Without the images, repeat every line of the listing exactly.

Data shown
***
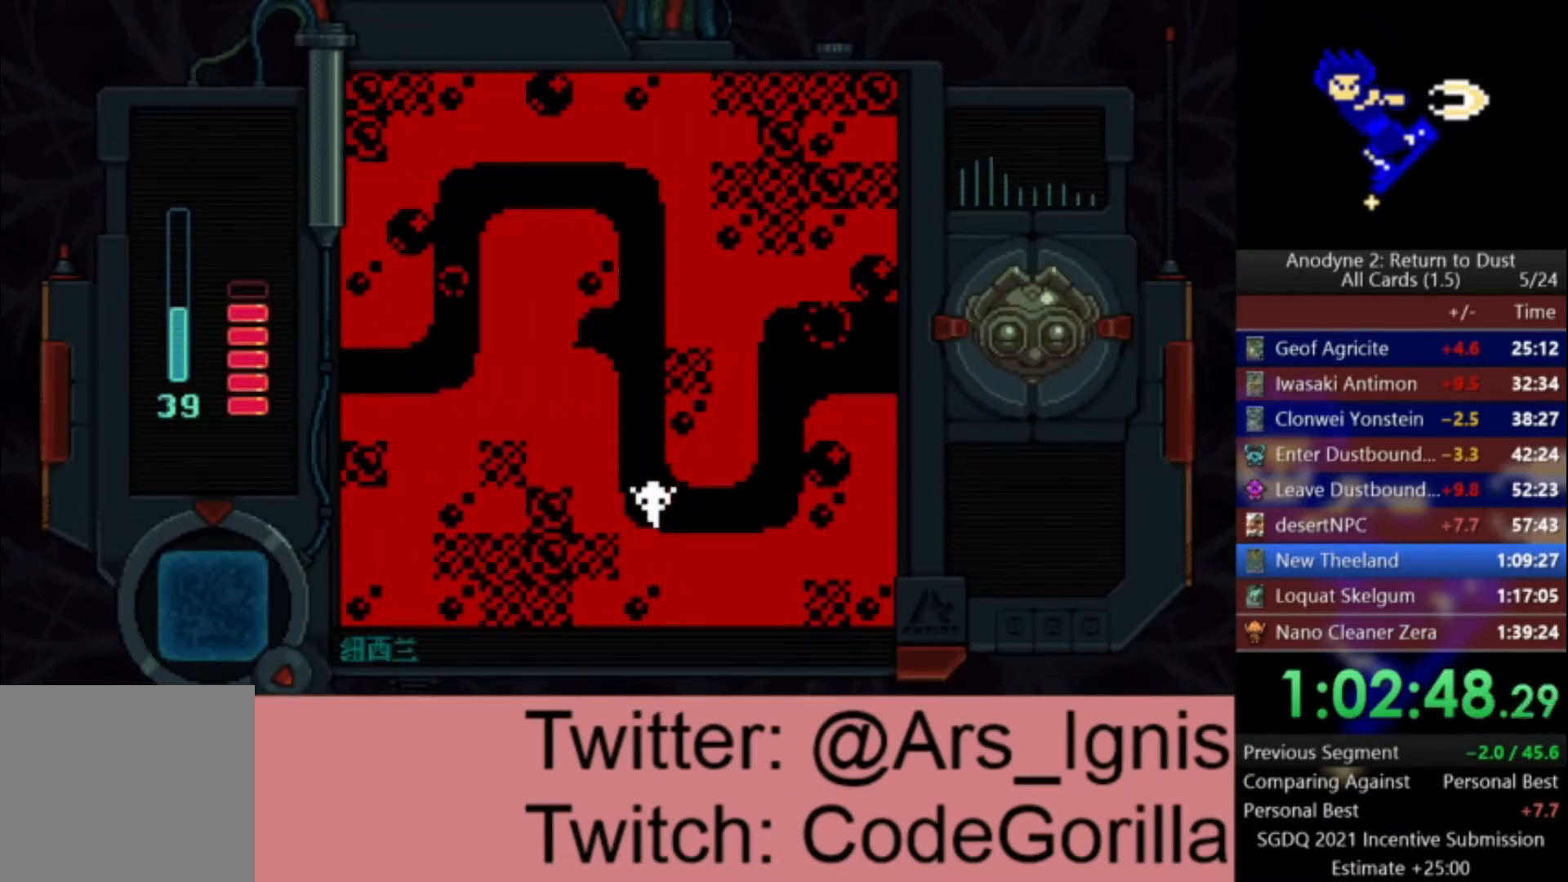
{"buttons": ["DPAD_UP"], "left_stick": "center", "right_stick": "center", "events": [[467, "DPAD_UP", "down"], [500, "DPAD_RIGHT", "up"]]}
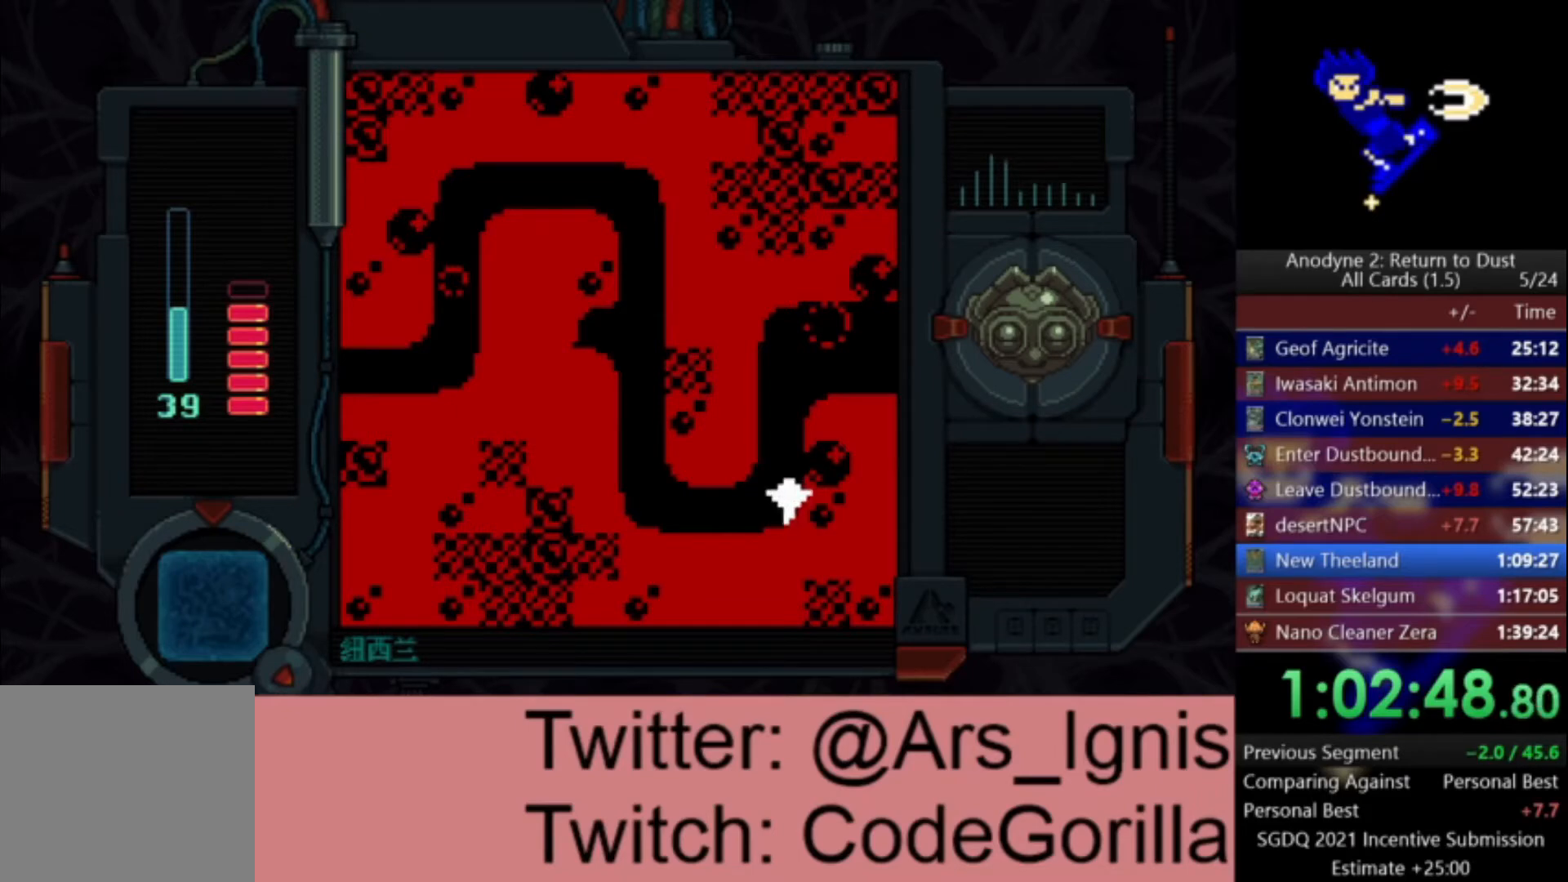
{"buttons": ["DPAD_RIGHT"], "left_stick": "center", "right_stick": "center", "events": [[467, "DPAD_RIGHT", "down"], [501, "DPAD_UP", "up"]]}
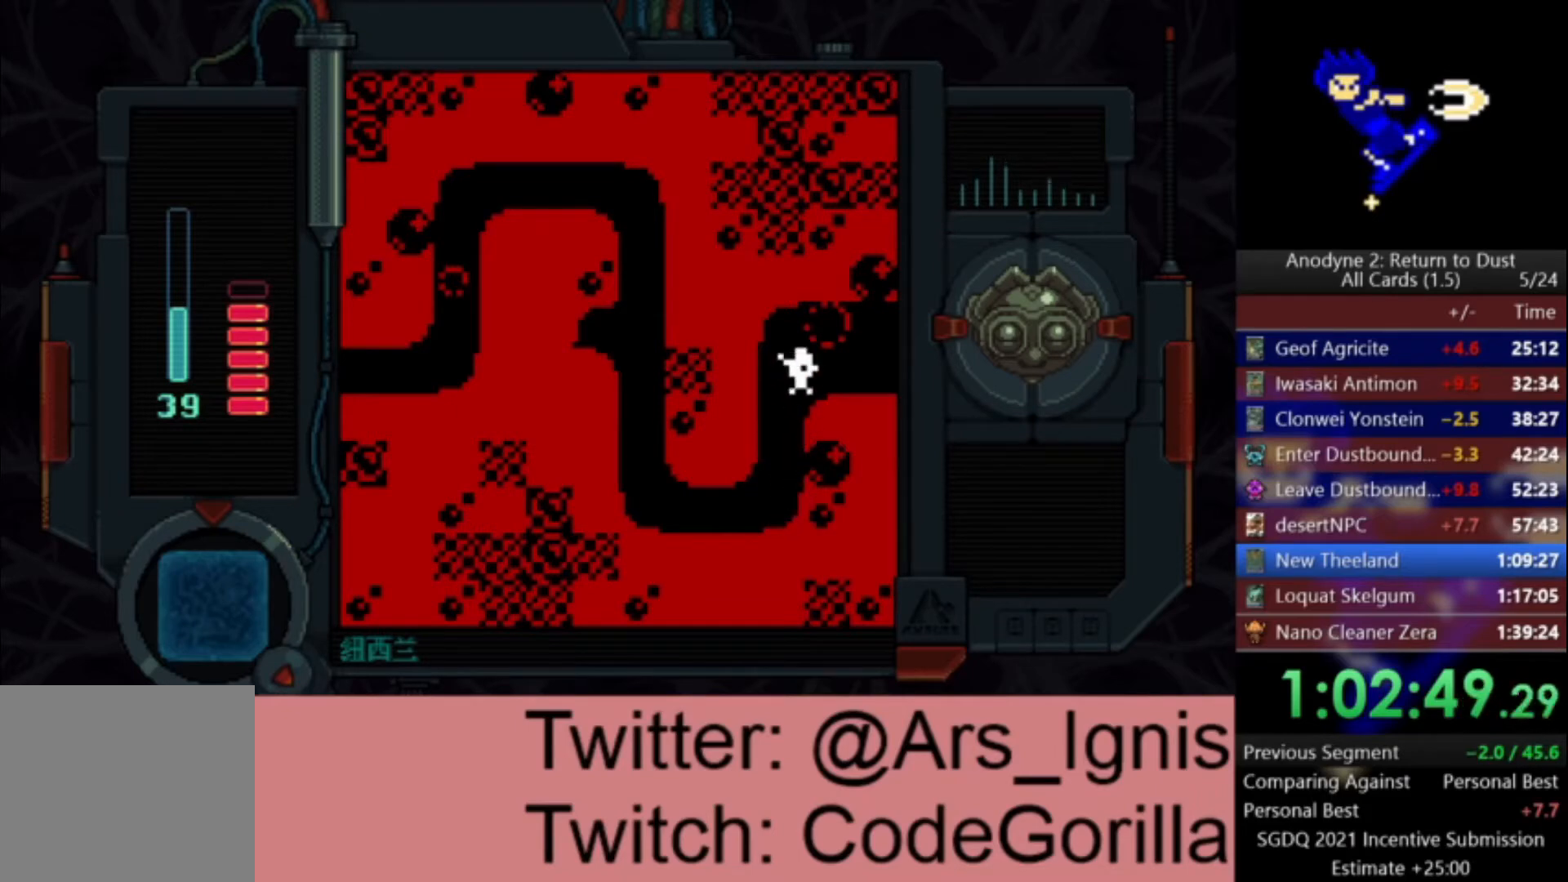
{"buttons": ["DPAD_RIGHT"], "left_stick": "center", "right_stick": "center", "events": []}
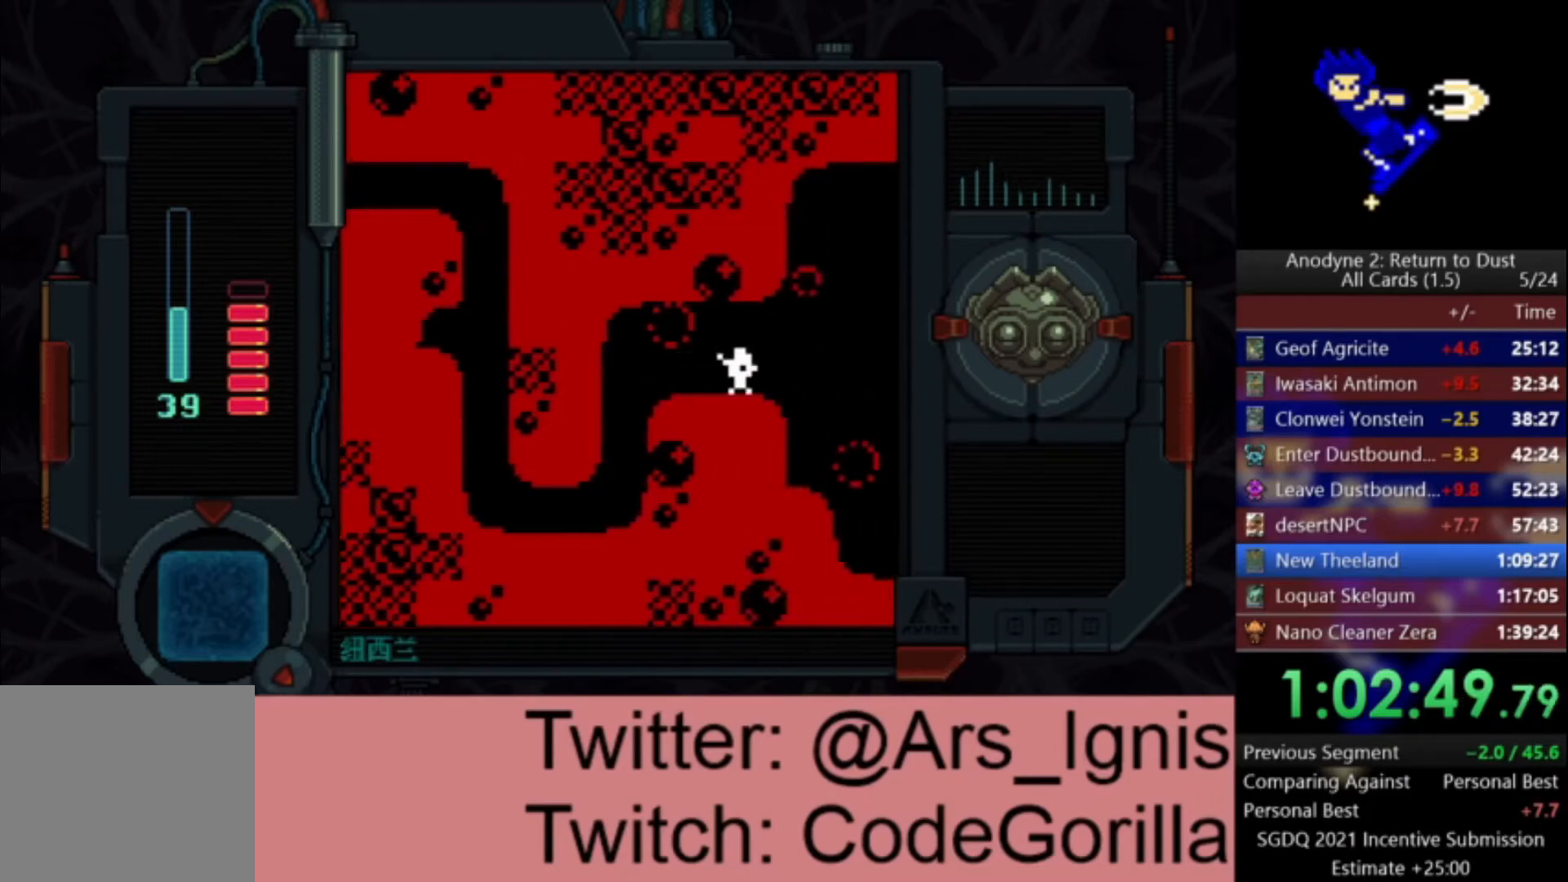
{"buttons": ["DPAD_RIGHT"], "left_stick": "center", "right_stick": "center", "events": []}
***
Solution for this problem
{"buttons": ["DPAD_UP"], "left_stick": "center", "right_stick": "center", "events": [[467, "DPAD_UP", "down"], [500, "DPAD_RIGHT", "up"]]}
{"buttons": ["DPAD_RIGHT"], "left_stick": "center", "right_stick": "center", "events": [[467, "DPAD_RIGHT", "down"], [501, "DPAD_UP", "up"]]}
{"buttons": ["DPAD_RIGHT"], "left_stick": "center", "right_stick": "center", "events": []}
{"buttons": ["DPAD_RIGHT"], "left_stick": "center", "right_stick": "center", "events": []}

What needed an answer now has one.